Since the coup, the junta has expanded prisons to handle the surge in political prisoners. This may, however, backfire. A compelling and growing body of research (including some conducted within Myanmar) suggests that prisons – despite their minutely-documented ability to destroy souls – can also be incubators for revolution and radical empathy.
Thaik Tun Oo is doing all he can to make what is hidden behind bars visible. After his release, he traveled from Mandalay to an area of Karen State liberated by an ethnic army.
There, with a group of other young people released from prison, he set up the Political Prisoners Network-Myanmar. He’s their communications point person. He’s in near daily contact with almost every news outlet in Myanmar and many beyond. If you’ve read a report about political prisoners in Myanmar, there’s a good chance it came from him.
He’s also switched his major from Physics to Political Science, which he is now studying online. He wants to get into politics after the revolution succeeds.

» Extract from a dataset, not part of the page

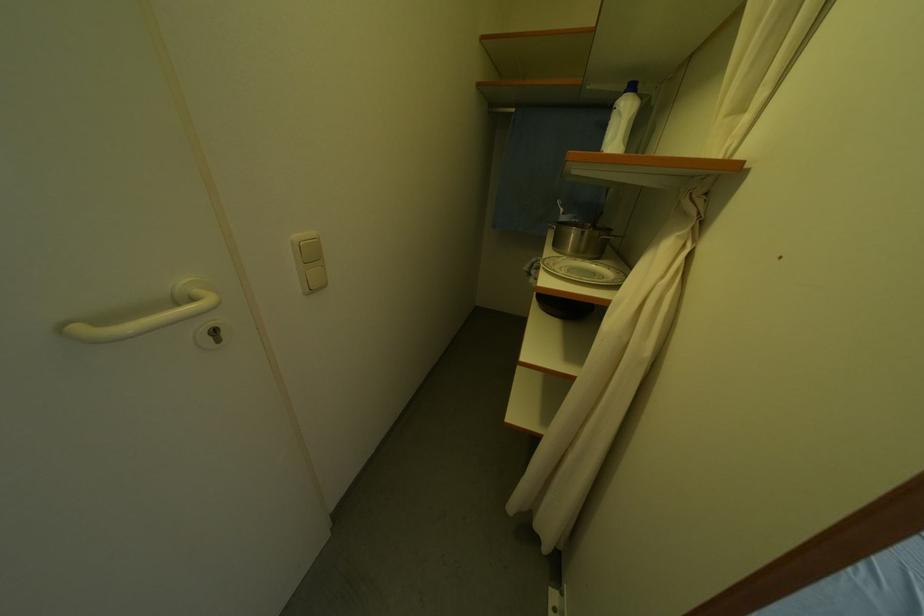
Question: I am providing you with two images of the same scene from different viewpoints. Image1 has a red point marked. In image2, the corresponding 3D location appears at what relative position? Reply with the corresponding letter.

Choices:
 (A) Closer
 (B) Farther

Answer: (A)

Zu Zu May Yoon has become a revolutionary singer and songwriter. Last month, she released a video for “Hands Behind Bars.” She chose an anime style to ensure the lyrics, describing the savagery inside Myanmar’s prisons, penetrate the consciousness of youths.
Ba Nyar is nervously waiting for a Thai ID card to work in the country legally.
He wants to work at a humanitarian organization. “I want to help people,” he explains.
He’ll work as an unpaid volunteer.
And Kyaw Soe Win? He hasn’t ruled out going back to university to finally complete the Chemistry degree snatched away from him 25 years ago.